Problem:
Reproduce each line of the rows below word for word, leaving the pictures out of your answer.

Collection entries:

(begin)

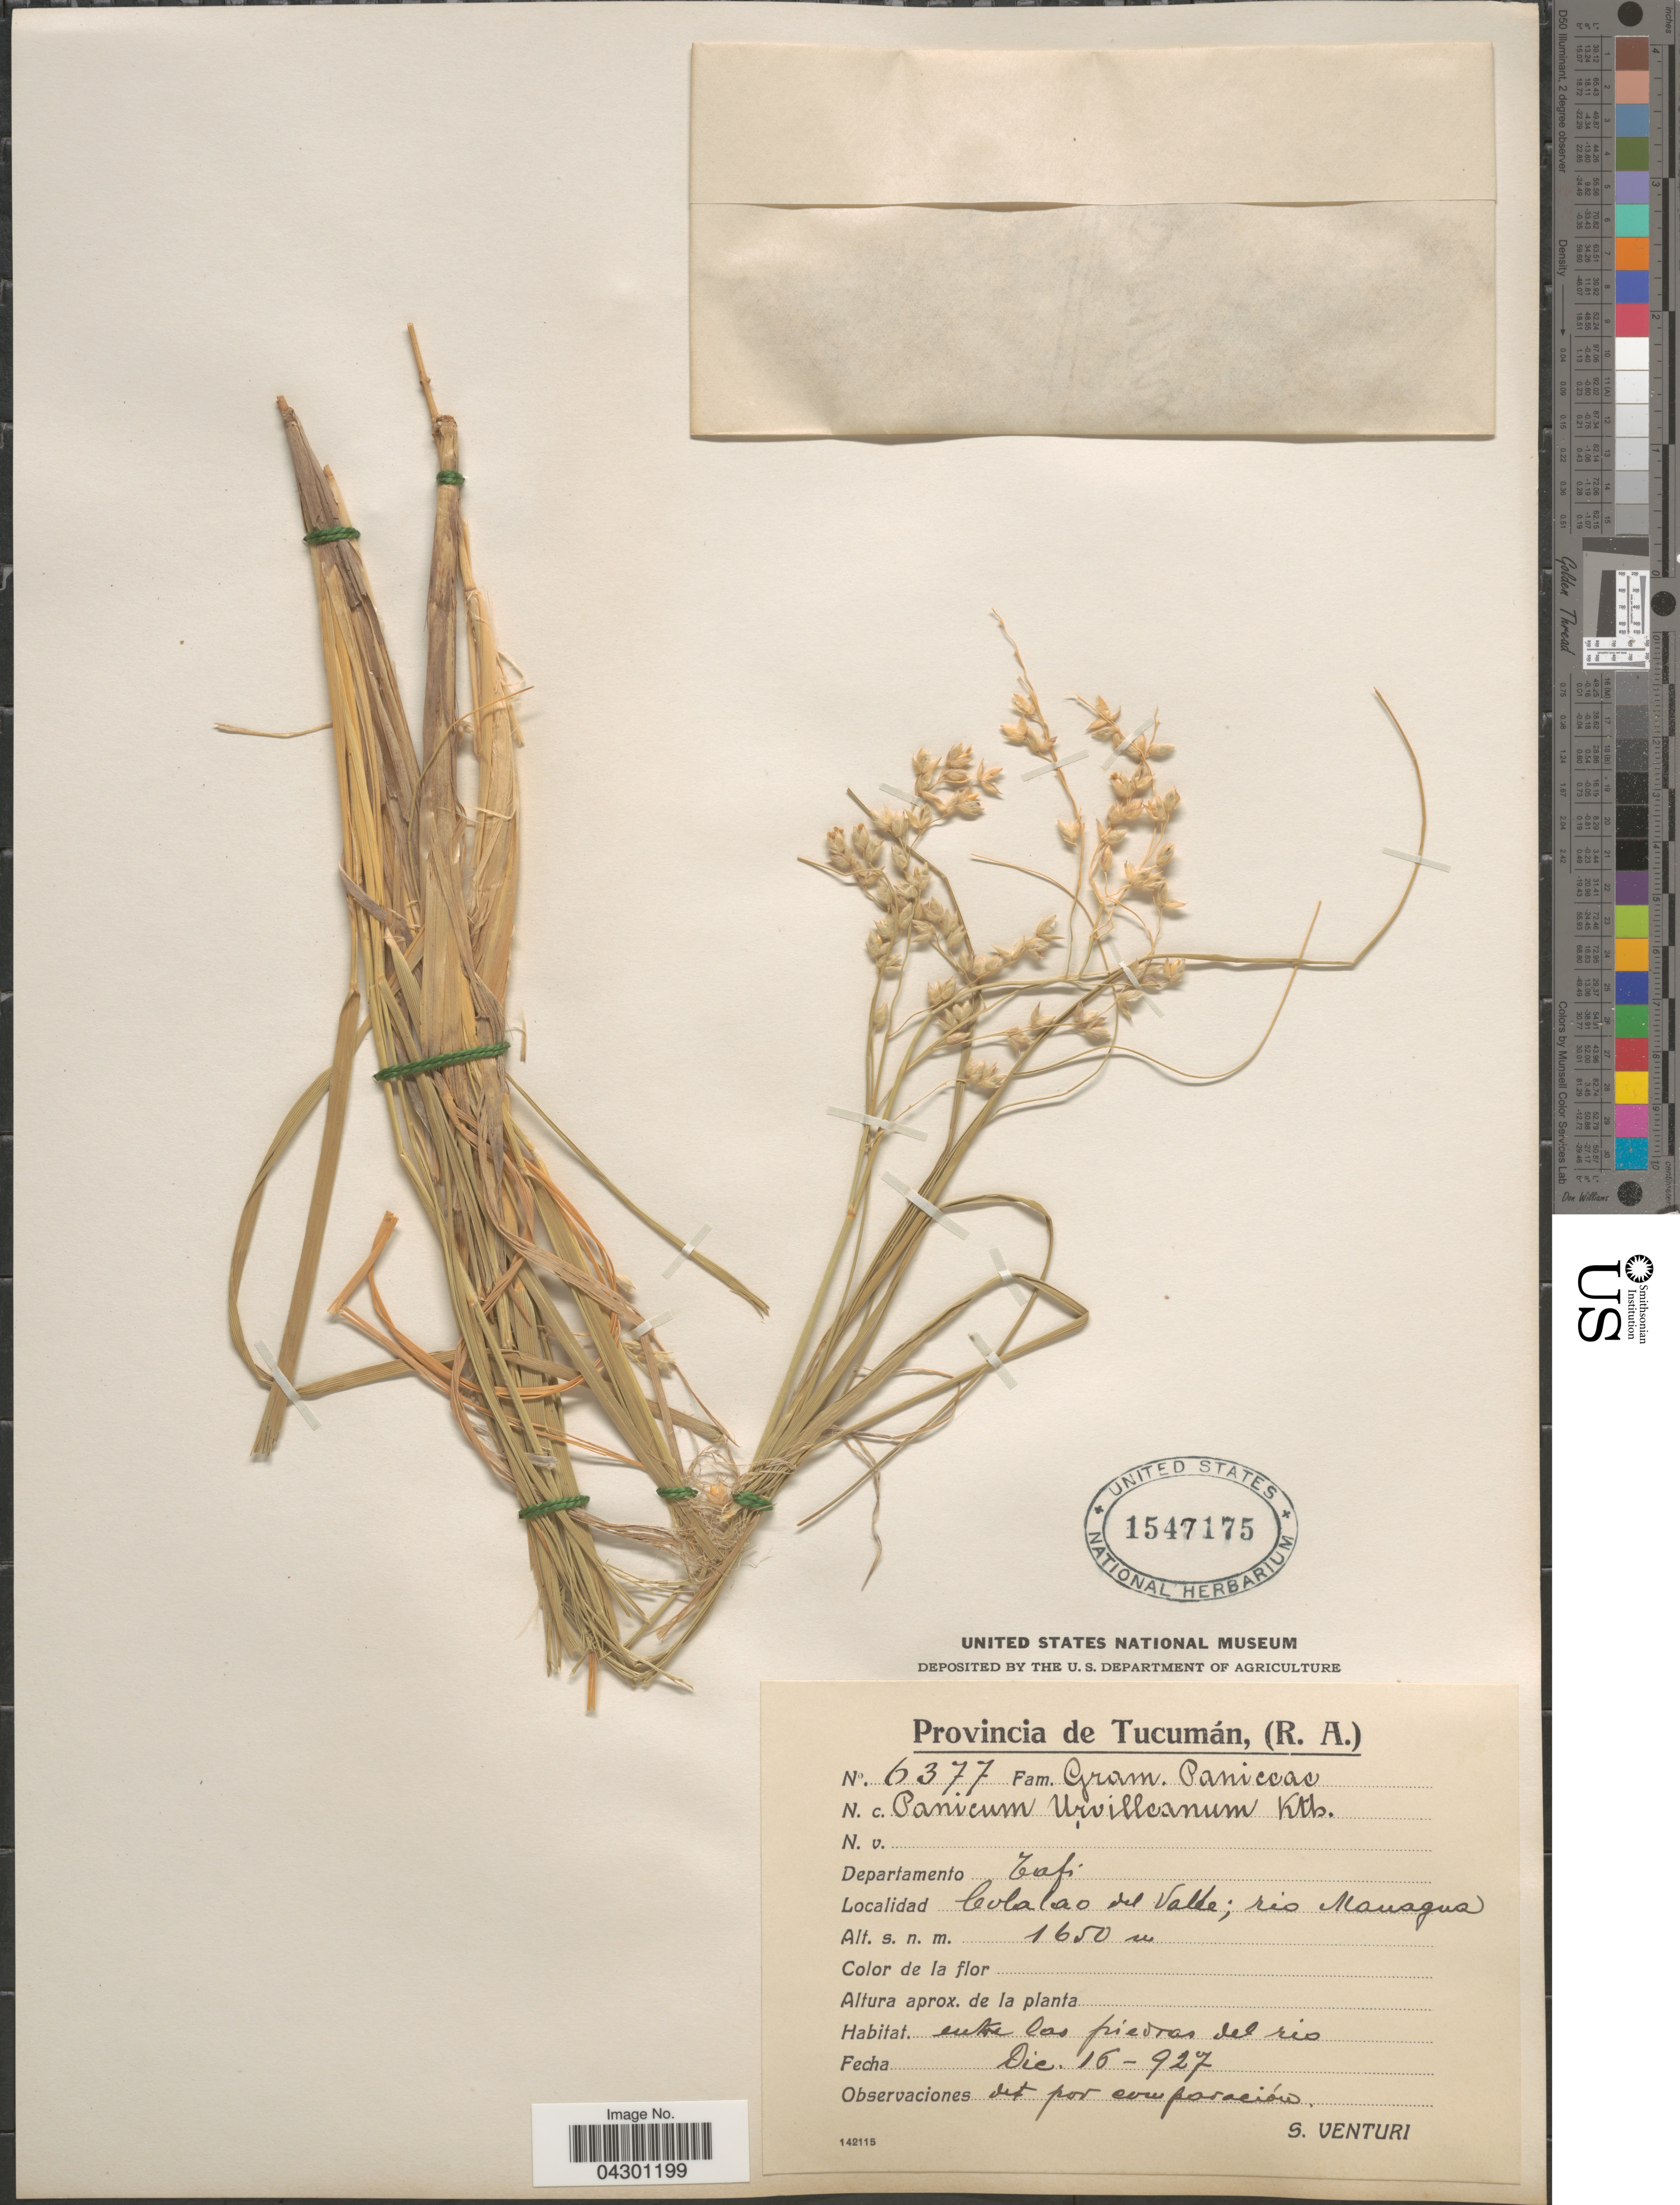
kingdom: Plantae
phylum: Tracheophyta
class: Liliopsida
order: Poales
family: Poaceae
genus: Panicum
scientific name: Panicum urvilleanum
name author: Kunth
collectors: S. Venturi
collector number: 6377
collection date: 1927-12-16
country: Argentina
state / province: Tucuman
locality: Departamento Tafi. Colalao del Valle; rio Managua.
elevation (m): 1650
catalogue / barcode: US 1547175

(end)

Completed exercise:
kingdom: Plantae
phylum: Tracheophyta
class: Liliopsida
order: Poales
family: Poaceae
genus: Panicum
scientific name: Panicum urvilleanum
name author: Kunth
collectors: S. Venturi
collector number: 6377
collection date: 1927-12-16
country: Argentina
state / province: Tucuman
locality: Departamento Tafi. Colalao del Valle; rio Managua.
elevation (m): 1650
catalogue / barcode: US 1547175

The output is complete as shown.